WILLISTON, N.D. - Long-time leaders at Marketplace for Kids say it is evident that children have an increased understanding of themselves, are driven, and are more focused on the future than ever.
Williston State College was packed with children with their innovative ideas displayed on presentation boards. Many of the children wanted to give old things a new use.
Sixth-grader Aeriana Peterson, a co-creator of Light Bulb Art said, "So many people throw out light bulbs every day, so we were thinking instead of just throwing things out, why not make things out of them?
Hunter Hart, creator of Hunter’s Rugs, explained what he used to make the rugs he has on display: "That was made of old t-shirts [and this rug] was made out of my grandma's dresses. I'd encourage anyone to do this, like it's really fun, and I might like have it as a business idea."
Many kids, like Hunter, say they’re inspired to actually make their hobbies into businesses because many people told them they would be willing to buy their products.
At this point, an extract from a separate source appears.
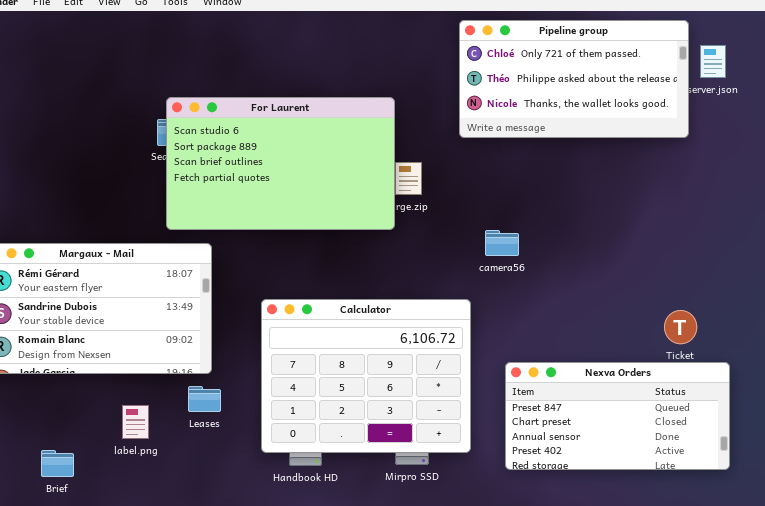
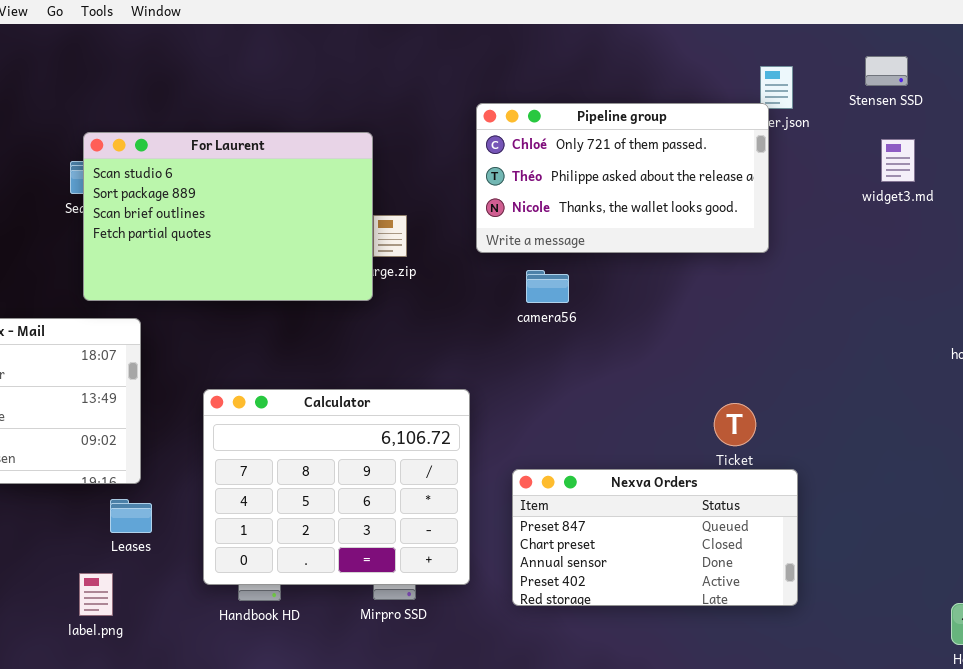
Pipeline group: [459,20,689,138] -> [476,103,769,253], moved
camera56: [485,230,519,256] -> [526,270,569,303], moved
label.png: [122,405,149,439] -> [79,573,113,616], moved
“I think that it's kind of cool that they like what we made. They don't see it as we just put something together. We took our time with it and tried to make it look nice,” stateed Miriam Jarcik, co-creator of Light Bulb Art.
This is the 19th year of Marketplace for Kids, and long-time organizers of the event say the minds of children are evolving.
"Kids are becoming more business savvy, and they also have a better ideas of what they like, and what they want, and what they think they want to do. Earlier and earlier they're thinking about college or learning a skill. So their ideas are definitely kind of moving up the ladder,” said Debbie Richter, a co-chair of Marketplace for Kids.
Teachers and business leaders say they want children to understand the possibilities and resources that are already available for them if they choose to plant their roots in the Peace Garden State.
In between presentations there were 35 classes to choose from, including self-defense, cooking, agriculture, dance, bridge building, park ranger, and virtual reality.
Fourteen hundred students from 21 different schools across western North Dakota and eastern Montana attended the event.